___ Data to process ___

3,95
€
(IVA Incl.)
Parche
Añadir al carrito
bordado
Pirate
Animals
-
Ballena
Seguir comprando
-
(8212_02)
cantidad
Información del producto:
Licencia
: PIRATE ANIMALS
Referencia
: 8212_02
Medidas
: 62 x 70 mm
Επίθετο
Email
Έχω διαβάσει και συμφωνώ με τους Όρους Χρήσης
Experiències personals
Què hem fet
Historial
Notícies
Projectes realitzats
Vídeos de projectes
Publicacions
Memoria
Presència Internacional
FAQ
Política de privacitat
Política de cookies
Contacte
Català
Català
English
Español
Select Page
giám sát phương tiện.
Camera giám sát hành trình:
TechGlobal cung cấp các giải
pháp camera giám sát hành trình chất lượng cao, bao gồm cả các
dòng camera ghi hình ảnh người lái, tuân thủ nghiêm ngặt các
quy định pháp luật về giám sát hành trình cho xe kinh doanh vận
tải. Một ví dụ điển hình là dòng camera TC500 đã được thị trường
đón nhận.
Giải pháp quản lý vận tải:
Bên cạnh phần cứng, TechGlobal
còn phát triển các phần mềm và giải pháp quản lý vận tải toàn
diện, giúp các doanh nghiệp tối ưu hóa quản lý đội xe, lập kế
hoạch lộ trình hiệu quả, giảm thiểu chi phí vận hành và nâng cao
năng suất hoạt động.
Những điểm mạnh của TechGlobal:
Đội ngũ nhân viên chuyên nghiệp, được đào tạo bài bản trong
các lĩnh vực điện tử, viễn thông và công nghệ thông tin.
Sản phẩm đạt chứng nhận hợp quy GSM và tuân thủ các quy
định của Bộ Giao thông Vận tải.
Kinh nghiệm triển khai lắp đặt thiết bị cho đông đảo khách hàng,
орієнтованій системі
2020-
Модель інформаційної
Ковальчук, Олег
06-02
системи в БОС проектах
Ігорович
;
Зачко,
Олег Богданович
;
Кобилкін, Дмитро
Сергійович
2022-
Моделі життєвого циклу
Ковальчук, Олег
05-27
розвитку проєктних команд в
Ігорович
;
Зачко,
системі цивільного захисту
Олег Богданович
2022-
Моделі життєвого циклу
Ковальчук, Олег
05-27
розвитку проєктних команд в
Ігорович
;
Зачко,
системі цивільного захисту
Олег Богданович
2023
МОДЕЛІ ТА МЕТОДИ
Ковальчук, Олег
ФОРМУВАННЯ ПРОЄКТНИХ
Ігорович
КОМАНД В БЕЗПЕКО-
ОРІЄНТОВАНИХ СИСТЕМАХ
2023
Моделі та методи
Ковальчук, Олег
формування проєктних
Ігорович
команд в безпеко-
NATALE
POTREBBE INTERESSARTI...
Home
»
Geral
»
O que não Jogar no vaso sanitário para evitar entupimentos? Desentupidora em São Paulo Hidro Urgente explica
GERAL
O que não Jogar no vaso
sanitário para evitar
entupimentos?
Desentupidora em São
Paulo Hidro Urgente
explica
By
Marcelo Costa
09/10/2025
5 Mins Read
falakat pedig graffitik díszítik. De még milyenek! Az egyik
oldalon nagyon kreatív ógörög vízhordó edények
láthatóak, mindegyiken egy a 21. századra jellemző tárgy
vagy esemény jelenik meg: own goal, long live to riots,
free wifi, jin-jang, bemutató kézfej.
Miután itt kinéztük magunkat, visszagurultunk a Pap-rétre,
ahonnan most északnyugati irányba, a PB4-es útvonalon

___

Repeat the data word for word, starting at its first line and stopping after the line that contains "dòng camera ghi".

Answer section:
3,95
€
(IVA Incl.)
Parche
Añadir al carrito
bordado
Pirate
Animals
-
Ballena
Seguir comprando
-
(8212_02)
cantidad
Información del producto:
Licencia
: PIRATE ANIMALS
Referencia
: 8212_02
Medidas
: 62 x 70 mm
Επίθετο
Email
Έχω διαβάσει και συμφωνώ με τους Όρους Χρήσης
Experiències personals
Què hem fet
Historial
Notícies
Projectes realitzats
Vídeos de projectes
Publicacions
Memoria
Presència Internacional
FAQ
Política de privacitat
Política de cookies
Contacte
Català
Català
English
Español
Select Page
giám sát phương tiện.
Camera giám sát hành trình:
TechGlobal cung cấp các giải
pháp camera giám sát hành trình chất lượng cao, bao gồm cả các
dòng camera ghi hình ảnh người lái, tuân thủ nghiêm ngặt các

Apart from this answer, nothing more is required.